*** Extract provided Section Begins ***

By RASHAD ROLLE
Tribune Staff Reporter
FNM Deputy Leader Peter Turnquest said the government’s hype over the tax reductions it will implement on select items for the upcoming fiscal year is misplaced.
He added that it masks the fact that those reductions will make little difference in the lives of the average Bahamian.
This is just one component of the misplaced optimism Mr Turnquest said was in Prime Minister Perry Christie’s 2015/2016 Budget Communication.
During his communication last week, Mr Christie said the revenue performance of value added tax (VAT) since its January roll out has opened the door for several customs duty reductions and some tariff eliminations to ease the burden on Bahamians.
He announced that there would be a reduction in the maximum duty rate for vehicles from 85 per cent to 65 per cent. He also said there will be an outright elimination of duty on several items, including medical equipment, supplies, bicycles, burglar alarms and audio/visual equipment used by churches.
He said the duty rate on canned and frozen vegetables will be reduced, though he did not say by how much.
Such tax reductions, he said, could spur economic growth, the creation of jobs, building repairs and improving the living conditions of Bahamians.
Mr Turnquest does not share this optimism.
“The reality is while it’s nice to have the so-called reduction in duties on vehicles, he didn’t say there is at least an increase of 7.5 per cent VAT on those vehicles,” he said. “The relief they say you are getting you aren’t really getting. It’s not affecting the everyday cost of living for Bahamians, particularly poor Bahamians who don’t buy cars, period. They (members of the government) can bang on desks and say what they want, but the truth remains.”
Mr Turnquest also said he finds it worrisome that the latest budget does not include a breakdown of how the government will pay its interest expenses and debt.
In the past, the government has included headings in its budget book for a breakdown of projected expenditure for Public Debt Servicing.
That, however, is not included in the current budget where Public Debt Servicing is merely referenced under a heading that deals with the Treasury Department.
“That is very, very worrisome,” Mr Turnquest said. “Why isn’t it there? What are they hiding now? We have to be careful when they start doing this reclassification. How does that help with the transparency, particularly now that they are talking about reduction in the GFS deficit?”
A debt and interest-financing breakdown, he said, would have helped Bahamians understand how the government has achieved its touted deficit reductions.
“That way we could see the movements and you could analyse the debt categories and see where the debt reduction has occurred and say whether they are playing games again or doing a great job,” he said.
Last week, Mr Christie said his administration has slashed the deficit by nearly two-thirds.

*** Extract provided Section Ends ***

**What to work on:**
1 – Answer these questions using the budget article:
(a) What will the maximum duty rate for vehicles be cut from and to?
(b) What VAT increase on vehicles does Mr Turnquest say was left unmentioned?
(c) By how much does Mr Christie say his administration has cut the deficit?
2 – Reproduce the budget article word for word, from "Such tax reductions, he" to "share this optimism.".

*** Records provided Section Begins ***

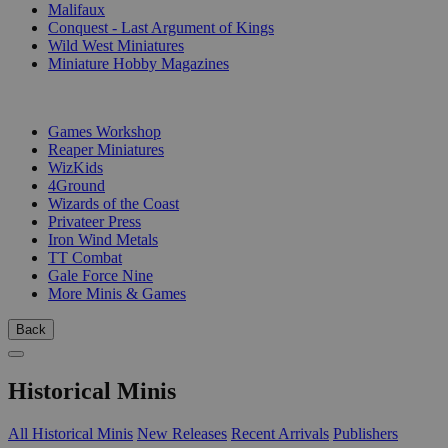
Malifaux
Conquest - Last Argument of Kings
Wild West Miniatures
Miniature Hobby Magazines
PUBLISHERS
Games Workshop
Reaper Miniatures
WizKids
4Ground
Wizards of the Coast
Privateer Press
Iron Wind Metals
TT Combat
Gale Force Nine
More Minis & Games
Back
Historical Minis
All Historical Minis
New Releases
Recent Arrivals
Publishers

*** Records provided Section Ends ***

**Results by task:**
1 –
(a) From 85 per cent to 65 per cent.
(b) At least 7.5 per cent.
(c) By nearly two-thirds.

2 –
Such tax reductions, he said, could spur economic growth, the creation of jobs, building repairs and improving the living conditions of Bahamians.
Mr Turnquest does not share this optimism.